Survey: 41% of households mix digital, human financial advice

Most consumers under age 45 with over $250,000 in assets reportedly fall into this category

Dec 14, 2017 @ 10:24 am

By InvestmentNews

Individual investors are slowly abandoning pure self-direction and are turning to financial professionals for advice, according to a new study by an investor data company. But this isn't a return to the way things used to be, said Hearts & Wallets, the Rye, N.Y.-based research firm that conducted the study of 40,000 individuals.

Today's investors are what the firm calls "hybrids," who use a mix of paid and free live professional advice, digital advice and their own insights. They now account for 41% of all U.S. households, the firm said.

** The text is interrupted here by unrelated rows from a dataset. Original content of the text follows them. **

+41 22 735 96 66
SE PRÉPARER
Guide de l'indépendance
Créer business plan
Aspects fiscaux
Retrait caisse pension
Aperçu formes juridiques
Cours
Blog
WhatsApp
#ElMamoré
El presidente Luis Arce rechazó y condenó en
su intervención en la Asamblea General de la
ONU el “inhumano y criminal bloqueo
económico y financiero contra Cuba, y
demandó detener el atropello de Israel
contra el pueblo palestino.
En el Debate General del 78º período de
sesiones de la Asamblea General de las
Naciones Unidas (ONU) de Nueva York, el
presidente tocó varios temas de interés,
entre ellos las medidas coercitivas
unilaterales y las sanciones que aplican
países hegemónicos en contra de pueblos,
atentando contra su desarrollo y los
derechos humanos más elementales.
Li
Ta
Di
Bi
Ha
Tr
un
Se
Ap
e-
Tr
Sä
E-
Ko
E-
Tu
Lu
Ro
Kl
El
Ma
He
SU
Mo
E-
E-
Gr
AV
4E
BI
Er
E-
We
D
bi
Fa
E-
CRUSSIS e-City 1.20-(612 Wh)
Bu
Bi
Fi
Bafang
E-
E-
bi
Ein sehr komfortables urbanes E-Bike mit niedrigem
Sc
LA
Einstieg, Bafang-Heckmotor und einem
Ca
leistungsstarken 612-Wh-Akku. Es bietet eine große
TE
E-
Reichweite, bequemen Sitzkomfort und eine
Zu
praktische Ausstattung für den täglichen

Blenders of digital and live advice include 68% of consumers ages 35 to 44 with investable assets between $100,000 and $250,000, and 85% of consumers under age 35 who have over $1 million in assets. In all, over 75% of consumers under age 45 with assets of over $250,000 are "hybrids," the firm said.

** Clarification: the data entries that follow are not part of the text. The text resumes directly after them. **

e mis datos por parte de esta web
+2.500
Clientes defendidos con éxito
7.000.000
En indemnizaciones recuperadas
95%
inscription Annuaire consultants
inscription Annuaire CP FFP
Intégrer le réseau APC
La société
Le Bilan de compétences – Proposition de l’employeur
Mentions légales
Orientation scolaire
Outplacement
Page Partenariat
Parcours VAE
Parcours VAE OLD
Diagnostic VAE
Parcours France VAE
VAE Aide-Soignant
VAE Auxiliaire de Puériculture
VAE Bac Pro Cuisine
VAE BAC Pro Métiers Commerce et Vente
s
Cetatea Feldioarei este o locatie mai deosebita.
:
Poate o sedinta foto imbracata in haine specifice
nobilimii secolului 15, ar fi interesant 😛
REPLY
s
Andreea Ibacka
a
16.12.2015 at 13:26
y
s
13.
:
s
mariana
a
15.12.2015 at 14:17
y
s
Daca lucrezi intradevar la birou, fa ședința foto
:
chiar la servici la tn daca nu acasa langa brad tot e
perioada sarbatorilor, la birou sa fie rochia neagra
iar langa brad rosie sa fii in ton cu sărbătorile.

"Nobody should think investors who blend live advice and technology are a uniform group," said Laura Varas, the firm's CEO and founder. "As blending becomes the norm, it will be important to develop more nuanced definitions to build the right solutions."

(More: Morgan Stanley creates its own robo-adviser.)

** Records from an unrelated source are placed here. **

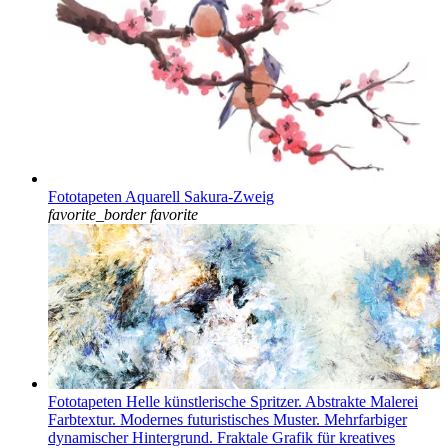
Fototapeten Aquarell Sakura-Zweig
favorite_border
favorite
Fototapeten Helle künstlerische Spritzer. Abstrakte Malerei
Farbtextur. Modernes futuristisches Muster. Mehrfarbiger
dynamischer Hintergrund. Fraktale Grafik für kreatives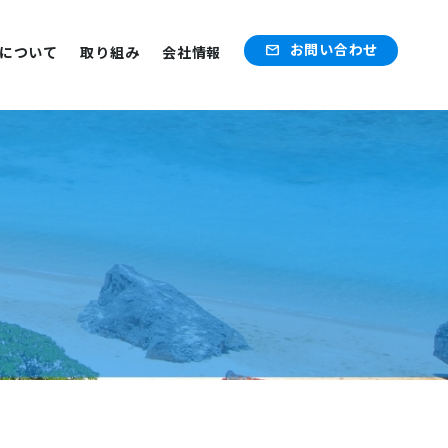
お問い合わせ
mail
について
取り組み
会社情報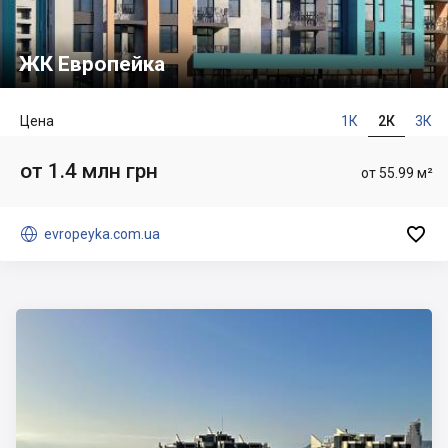
ЖК Европейка
Цена
1К
2К
3К
от 1.4 млн грн
от 55.99 м²


evropeyka.com.ua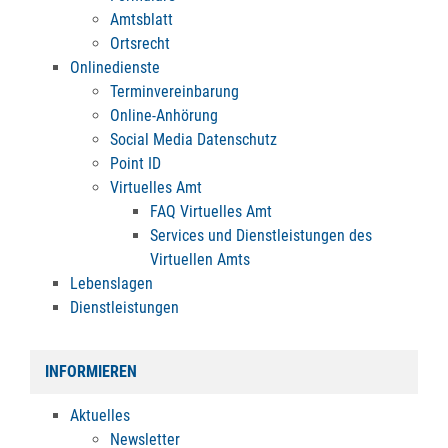
Amtsblatt
Ortsrecht
Onlinedienste
Terminvereinbarung
Online-Anhörung
Social Media Datenschutz
Point ID
Virtuelles Amt
FAQ Virtuelles Amt
Services und Dienstleistungen des
Virtuellen Amts
Lebenslagen
Dienstleistungen
INFORMIEREN
Aktuelles
Newsletter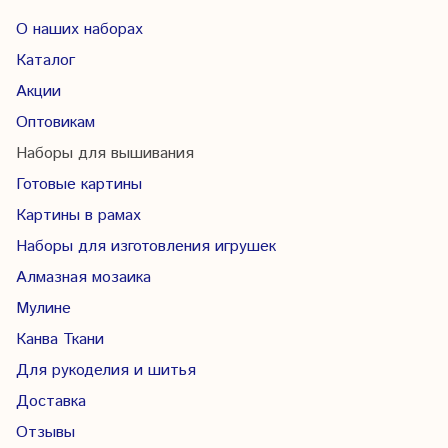
О наших наборах
Каталог
Акции
Оптовикам
Наборы для вышивания
Готовые картины
Картины в рамах
Наборы для изготовления игрушек
Алмазная мозаика
Мулине
Канва Ткани
Для рукоделия и шитья
Доставка
Отзывы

The study found that mobile use as a source of information and advice has tripled over the last six years at the national level. Nearly two-thirds (60%) of consumers ages 21 to 27 now use mobile, as do 31% of consumers ages 40 to 52.

The top three online activities nationally for consumers are checking their accounts, using planning calculators and tools, and visiting finance portals. For mobile, the top two activities are the same, but "using social media" and "watching videos and podcasts" tie for No. 3.

The biggest generational difference is that younger consumers tend to be more interested in social media, watching videos and downloading podcasts, Hearts & Wallets said, noting that almost half of consumers ages 21 to 39 now use social media for investing information.